St. David, Patron Saint of Wales
The coast of Wales has at its most western point one of the oldest Christian centers in the British Isles: St. David’s, in use for 1500 years.
According to stories passed down, St. David was a descendant of British royalty, born about 462. David studied to be come a priest and eventually founded a monastery at St. David’s.
The monks at St. David’s followed a routine of demanding physical labor and prayer. One account explained “with hand and foot they work zealously at their tasks; they lay the yoke upon their shoulders, with untiring arms they place poles and stakes in the ground, with holy hands they carry saws and hooks for cutting. By their own strength they provide all things necessary for their community; they refuse possessions, they refuse the gifts of the unjust, abominate riches; no team of oxen is brought in for ploughing. Each one is wealth to himself and his brethren, each is an ox.”
Historian H. W. Lloyd summed up: “St.
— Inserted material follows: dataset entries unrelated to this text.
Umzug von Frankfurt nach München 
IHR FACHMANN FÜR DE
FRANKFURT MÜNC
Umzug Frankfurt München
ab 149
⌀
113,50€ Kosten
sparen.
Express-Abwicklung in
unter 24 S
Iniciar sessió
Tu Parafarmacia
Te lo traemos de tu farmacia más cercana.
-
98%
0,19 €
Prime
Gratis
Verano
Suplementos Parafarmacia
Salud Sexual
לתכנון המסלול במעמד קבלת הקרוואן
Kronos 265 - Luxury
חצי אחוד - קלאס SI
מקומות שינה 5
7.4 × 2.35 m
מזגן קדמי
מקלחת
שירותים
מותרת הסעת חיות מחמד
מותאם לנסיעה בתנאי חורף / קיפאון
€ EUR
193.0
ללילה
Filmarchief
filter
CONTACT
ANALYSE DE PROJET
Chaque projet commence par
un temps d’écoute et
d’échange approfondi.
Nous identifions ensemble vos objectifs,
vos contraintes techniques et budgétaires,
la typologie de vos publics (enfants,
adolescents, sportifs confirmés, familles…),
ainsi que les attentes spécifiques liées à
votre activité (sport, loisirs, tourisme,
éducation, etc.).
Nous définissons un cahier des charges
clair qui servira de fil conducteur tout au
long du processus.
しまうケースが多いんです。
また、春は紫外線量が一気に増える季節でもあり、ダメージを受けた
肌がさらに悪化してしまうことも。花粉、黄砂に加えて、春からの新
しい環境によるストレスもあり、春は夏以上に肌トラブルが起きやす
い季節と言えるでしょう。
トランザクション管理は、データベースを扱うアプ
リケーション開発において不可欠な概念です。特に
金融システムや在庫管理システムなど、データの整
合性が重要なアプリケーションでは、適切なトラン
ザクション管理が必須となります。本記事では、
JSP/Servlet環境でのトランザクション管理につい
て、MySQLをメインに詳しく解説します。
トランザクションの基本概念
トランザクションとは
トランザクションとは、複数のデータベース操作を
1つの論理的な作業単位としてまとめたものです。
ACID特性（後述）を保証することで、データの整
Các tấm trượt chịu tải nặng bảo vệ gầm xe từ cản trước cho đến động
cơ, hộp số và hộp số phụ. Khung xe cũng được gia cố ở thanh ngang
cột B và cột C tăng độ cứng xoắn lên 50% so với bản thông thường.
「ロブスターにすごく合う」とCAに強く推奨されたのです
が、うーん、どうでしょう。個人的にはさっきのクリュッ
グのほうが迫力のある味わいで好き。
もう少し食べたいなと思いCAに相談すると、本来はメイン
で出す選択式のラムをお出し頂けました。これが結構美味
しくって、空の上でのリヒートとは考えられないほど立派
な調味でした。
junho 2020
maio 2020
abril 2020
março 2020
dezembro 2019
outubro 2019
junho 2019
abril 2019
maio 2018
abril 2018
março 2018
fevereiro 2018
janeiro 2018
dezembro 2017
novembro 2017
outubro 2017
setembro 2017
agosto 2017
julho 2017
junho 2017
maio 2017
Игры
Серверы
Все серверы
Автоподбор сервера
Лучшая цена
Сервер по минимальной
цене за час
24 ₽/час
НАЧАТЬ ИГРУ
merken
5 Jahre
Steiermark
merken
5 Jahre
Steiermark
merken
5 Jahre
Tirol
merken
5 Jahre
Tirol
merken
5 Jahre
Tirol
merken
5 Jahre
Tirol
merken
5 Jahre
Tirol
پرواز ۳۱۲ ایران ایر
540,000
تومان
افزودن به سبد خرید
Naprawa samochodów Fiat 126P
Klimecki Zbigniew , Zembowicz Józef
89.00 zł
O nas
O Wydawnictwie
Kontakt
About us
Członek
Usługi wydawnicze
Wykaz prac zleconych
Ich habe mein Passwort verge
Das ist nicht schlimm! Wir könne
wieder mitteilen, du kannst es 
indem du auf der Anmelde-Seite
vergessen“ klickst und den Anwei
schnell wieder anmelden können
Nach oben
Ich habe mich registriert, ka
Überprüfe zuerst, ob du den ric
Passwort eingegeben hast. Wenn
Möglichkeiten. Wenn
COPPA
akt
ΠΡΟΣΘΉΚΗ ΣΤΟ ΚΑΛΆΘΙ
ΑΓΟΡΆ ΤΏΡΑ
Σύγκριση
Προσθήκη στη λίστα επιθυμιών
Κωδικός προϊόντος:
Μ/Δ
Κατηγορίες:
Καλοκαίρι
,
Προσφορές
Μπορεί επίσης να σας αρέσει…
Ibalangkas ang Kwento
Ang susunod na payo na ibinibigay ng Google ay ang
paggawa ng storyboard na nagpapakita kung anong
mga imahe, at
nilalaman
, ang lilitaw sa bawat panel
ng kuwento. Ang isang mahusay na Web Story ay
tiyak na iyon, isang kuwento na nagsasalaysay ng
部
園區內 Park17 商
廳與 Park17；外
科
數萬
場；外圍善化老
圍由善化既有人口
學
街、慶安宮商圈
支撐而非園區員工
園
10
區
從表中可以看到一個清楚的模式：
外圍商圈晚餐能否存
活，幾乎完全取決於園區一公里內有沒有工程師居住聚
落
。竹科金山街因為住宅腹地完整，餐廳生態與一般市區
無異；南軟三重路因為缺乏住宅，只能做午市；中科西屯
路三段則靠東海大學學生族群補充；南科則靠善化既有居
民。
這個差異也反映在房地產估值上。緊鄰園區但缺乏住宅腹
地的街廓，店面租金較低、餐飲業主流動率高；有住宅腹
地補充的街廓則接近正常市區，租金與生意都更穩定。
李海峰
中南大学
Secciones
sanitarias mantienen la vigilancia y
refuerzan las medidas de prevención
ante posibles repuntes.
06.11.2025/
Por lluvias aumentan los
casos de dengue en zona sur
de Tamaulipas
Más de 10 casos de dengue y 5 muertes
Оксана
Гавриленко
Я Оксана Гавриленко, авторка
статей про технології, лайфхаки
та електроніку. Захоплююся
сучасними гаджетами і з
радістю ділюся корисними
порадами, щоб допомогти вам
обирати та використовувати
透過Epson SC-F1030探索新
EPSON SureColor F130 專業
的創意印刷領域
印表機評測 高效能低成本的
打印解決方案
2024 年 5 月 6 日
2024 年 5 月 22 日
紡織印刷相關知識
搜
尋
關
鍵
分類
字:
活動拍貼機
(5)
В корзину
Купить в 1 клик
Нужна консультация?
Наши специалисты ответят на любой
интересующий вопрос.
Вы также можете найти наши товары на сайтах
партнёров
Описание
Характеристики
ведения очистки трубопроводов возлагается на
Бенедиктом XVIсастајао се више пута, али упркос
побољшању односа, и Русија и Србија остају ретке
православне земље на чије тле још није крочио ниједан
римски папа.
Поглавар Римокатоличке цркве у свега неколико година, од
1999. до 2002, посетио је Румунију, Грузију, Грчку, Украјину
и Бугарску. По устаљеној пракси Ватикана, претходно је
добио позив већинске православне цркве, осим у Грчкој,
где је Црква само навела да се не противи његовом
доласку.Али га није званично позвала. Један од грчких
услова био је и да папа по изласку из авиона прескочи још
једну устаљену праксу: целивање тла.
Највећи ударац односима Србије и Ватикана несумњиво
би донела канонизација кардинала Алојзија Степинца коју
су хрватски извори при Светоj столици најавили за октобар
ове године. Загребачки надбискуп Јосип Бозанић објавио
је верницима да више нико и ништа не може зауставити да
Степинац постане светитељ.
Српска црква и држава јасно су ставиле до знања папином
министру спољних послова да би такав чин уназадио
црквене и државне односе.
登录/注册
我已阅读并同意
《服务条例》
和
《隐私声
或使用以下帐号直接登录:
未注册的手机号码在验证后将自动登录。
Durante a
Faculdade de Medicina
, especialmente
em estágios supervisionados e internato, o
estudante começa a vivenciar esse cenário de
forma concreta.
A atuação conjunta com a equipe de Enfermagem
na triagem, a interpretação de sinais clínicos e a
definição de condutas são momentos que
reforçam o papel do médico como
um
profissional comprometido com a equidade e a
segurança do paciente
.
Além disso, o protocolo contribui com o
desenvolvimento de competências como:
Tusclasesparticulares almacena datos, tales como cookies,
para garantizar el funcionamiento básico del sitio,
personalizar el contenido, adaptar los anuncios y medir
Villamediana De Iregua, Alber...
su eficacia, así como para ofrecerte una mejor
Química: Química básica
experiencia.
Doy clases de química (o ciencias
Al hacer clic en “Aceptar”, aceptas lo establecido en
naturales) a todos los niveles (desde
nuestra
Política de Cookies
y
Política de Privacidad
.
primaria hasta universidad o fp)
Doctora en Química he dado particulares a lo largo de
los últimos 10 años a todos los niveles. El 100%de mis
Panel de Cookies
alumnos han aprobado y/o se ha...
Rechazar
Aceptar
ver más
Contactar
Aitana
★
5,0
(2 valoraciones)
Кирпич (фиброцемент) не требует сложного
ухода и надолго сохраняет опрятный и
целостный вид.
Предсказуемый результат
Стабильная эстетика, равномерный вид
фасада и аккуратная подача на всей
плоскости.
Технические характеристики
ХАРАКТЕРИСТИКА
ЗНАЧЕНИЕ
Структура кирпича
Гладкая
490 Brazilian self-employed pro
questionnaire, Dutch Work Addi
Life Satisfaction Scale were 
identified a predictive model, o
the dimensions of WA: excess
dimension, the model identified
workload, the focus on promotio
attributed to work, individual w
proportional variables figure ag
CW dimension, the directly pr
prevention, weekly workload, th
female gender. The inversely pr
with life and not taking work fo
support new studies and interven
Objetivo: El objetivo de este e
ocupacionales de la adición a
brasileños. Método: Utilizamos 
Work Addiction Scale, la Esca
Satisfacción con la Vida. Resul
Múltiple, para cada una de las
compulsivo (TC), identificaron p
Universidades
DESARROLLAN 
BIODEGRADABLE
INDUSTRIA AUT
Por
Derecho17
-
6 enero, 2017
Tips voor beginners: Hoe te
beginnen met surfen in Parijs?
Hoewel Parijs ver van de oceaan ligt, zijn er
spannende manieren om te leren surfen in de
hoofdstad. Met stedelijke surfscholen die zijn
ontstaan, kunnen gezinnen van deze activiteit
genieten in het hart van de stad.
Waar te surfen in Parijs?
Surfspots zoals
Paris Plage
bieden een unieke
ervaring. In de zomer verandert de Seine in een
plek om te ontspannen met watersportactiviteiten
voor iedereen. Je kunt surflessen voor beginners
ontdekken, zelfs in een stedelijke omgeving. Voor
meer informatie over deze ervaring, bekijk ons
David’s, called by the Welsh Ty Ddewi, or House of David, was formerly a celebrated place of pilgrimage. Stones, marked with sculptured crosses, were set at convenient intervals on the road leading there, along the heights above the sea from Fishgard, both as guides to the traveller, and as stations for prayer along the journey. Three royal personages are named in history as having visited it in pilgrimage—William the Conqueror, Henry II, and Edward I, as well as innumerable votaries from this as well as from foreign countries.”